Most buildings constructed in Seattle since the mid-1970s were built to a uniform code designed to withstand strong earthquakes.

Seattle's Space Needle, where more than two dozen people rode out the quake from 600 feet above the city, was built to handle a 9.1-magnitude quake. Twenty minutes after the shaking stopped, the elevators and structure, a landmark dating from the 1962 World's Fair, were declared safe.

"It was like a rolling ship in the ocean," said Daryl Stevens, who was on the observation deck. The tower's facilities director, Rick Harris, declared it "the best ride in town."

"The code worked, but it wasn't tested to the full extent," said Bill Steele, a seismology lab coordinator at the University of Washington.

The earthquake hit at 10:54 a.m., 35 miles southwest of Seattle, according to the National Earthquake Information Center in Golden, Colo. It was the largest quake to hit the region since a 7.1 quake near Olympia that killed eight people in 1949. A 6.5 earthquake hit in 1965, injuring at least 31 people.

"The ground felt like it was Jell-O, cars were swaying, trucks were swaying," said Tim Jacobson, who works at Seattle Air Cargo.

In Seattle and in Portland, Ore., 140 miles from the epicenter, the shaking sent people diving under desks and running into streets. Showers of bricks crushed cars, and three people in the Seattle area were seriously injured when they were struck by falling debris.

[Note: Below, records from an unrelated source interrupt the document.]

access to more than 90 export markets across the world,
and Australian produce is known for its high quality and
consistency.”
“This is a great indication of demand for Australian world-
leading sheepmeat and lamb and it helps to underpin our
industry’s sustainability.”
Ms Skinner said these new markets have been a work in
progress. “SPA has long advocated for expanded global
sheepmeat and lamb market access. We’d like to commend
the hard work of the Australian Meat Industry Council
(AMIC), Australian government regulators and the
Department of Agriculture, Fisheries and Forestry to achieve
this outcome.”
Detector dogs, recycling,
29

Hundreds of thousands of people across the region temporarily lost power. Seattle-Tacoma International Airport was closed for several hours, and U.S. Highway 101 buckled in several places.

However, the state Department of Transportation said there were no reports of major damage to bridges, as San Francisco faced after the deadly 7.1-magnitude World Series quake in 1989. In Washington state, a $65 million retrofitting program that began in 1990 improved more than 300 bridges.

"We would look at the retrofit program as having paid for itself and shown a success," said Ed Henley, a bridge management engineer. Though there were no collapses, some highways and bridges sustained lesser damage and were being checked for damage.

The earthquake struck the day President Bush proposed to kill a federal program designed to help communities protect themselves against the effects of natural disasters.

Bush's budget recommends saving $25 million by ending the Project Impact disaster preparedness program, saying it "has not proven effective." Seattle was one of the nation's first Project Impact communities.

Vikram Prakash, an associate professor at the university's architecture department, said the devastation from January's 7.9-magnitude quake in India was partly due to contractors skimping on materials. Nearly 20,000 people died in that earthquake, and entire cities were leveled.

Building codes here require structures to be able to withstand certain amounts of movement. If they hadn't been followed, Prakash said, "I'm sure we would have seen a lot more (damage)."